Content starts

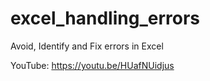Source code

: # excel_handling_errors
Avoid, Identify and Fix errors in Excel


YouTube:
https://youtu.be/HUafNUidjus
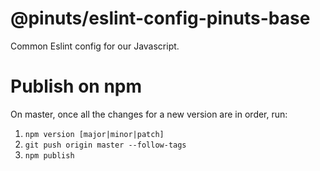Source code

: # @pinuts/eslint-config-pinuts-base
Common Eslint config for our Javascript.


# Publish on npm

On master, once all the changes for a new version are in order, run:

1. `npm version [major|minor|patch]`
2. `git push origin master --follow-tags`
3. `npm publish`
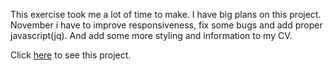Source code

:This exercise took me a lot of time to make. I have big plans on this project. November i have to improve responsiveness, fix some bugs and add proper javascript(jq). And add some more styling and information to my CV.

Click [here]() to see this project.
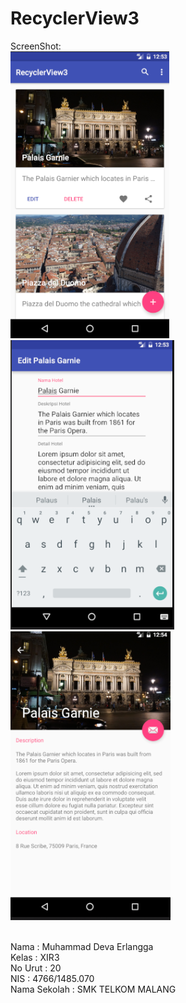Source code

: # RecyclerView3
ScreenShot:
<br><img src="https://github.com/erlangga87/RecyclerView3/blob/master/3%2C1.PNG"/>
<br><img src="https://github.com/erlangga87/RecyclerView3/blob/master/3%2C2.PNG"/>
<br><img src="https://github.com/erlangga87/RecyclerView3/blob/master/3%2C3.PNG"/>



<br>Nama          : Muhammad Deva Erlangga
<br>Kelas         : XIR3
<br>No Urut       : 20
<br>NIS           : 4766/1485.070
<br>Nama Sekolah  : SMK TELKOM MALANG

Content ends

Could you reproduce the entries verbatim, leaving out all pictures?

Source code

: # excel_handling_errors
Avoid, Identify and Fix errors in Excel


YouTube:
https://youtu.be/HUafNUidjus
Source code

: # @pinuts/eslint-config-pinuts-base
Common Eslint config for our Javascript.


# Publish on npm

On master, once all the changes for a new version are in order, run:

1. `npm version [major|minor|patch]`
2. `git push origin master --follow-tags`
3. `npm publish`
Source code

:This exercise took me a lot of time to make. I have big plans on this project. November i have to improve responsiveness, fix some bugs and add proper javascript(jq). And add some more styling and information to my CV.

Click [here]() to see this project.
Source code

: # RecyclerView3
ScreenShot:
<br><img src="https://github.com/erlangga87/RecyclerView3/blob/master/3%2C1.PNG"/>
<br><img src="https://github.com/erlangga87/RecyclerView3/blob/master/3%2C2.PNG"/>
<br><img src="https://github.com/erlangga87/RecyclerView3/blob/master/3%2C3.PNG"/>



<br>Nama          : Muhammad Deva Erlangga
<br>Kelas         : XIR3
<br>No Urut       : 20
<br>NIS           : 4766/1485.070
<br>Nama Sekolah  : SMK TELKOM MALANG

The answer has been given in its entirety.